__JOB__
Reproduce the rows below, starting with the line that contains "emember…there are several thousand" and continuing through the line that contains "skill level.", with both of those lines included. Omit the pictures from your answer.

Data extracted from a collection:

----

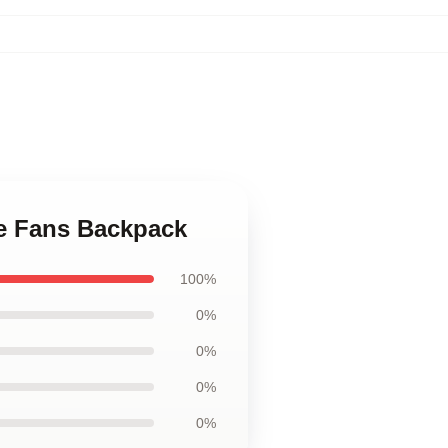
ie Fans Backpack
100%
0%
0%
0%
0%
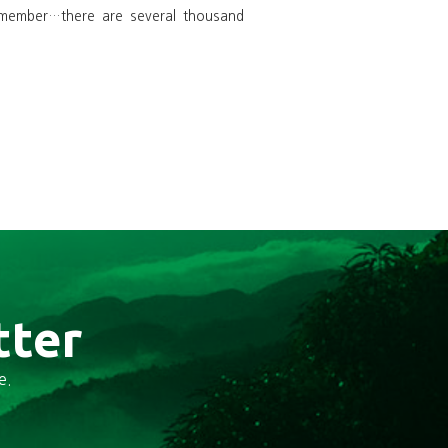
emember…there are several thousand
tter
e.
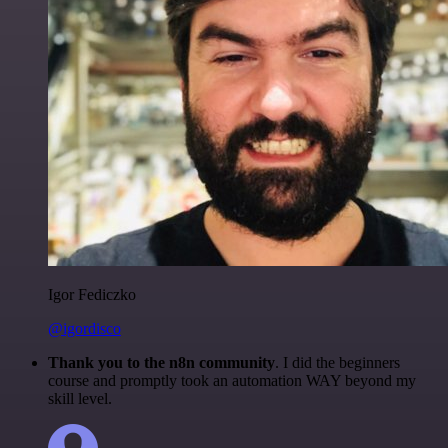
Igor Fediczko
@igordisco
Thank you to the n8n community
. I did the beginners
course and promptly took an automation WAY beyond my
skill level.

----

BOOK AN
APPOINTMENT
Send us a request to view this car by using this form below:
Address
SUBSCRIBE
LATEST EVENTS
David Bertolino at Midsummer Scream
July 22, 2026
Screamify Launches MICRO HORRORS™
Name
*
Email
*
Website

----

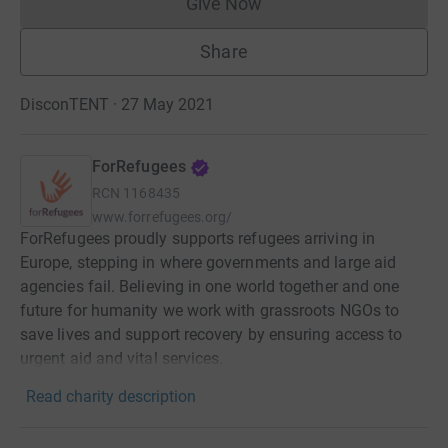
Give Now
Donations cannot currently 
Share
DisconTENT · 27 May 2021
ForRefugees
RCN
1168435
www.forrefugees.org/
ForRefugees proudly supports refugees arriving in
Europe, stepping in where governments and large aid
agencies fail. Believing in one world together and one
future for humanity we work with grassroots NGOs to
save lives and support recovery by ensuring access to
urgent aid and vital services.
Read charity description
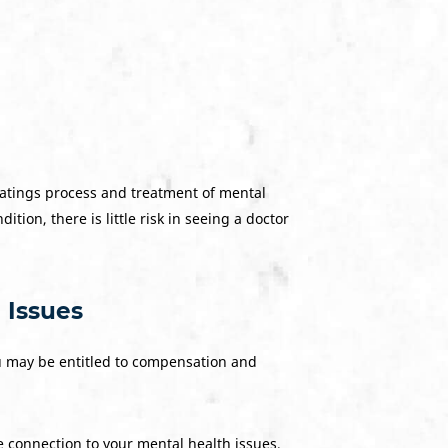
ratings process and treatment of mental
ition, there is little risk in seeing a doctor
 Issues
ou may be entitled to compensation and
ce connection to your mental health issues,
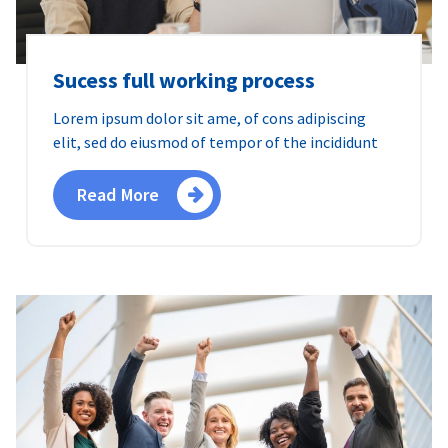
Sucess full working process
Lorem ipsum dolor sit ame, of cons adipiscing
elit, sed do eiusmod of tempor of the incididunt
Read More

----

__SOLUTION TO THE PROBLEM__
emember…there are several thousand
tter
e.
Igor Fediczko
@igordisco
Thank you to the n8n community
. I did the beginners
course and promptly took an automation WAY beyond my
skill level.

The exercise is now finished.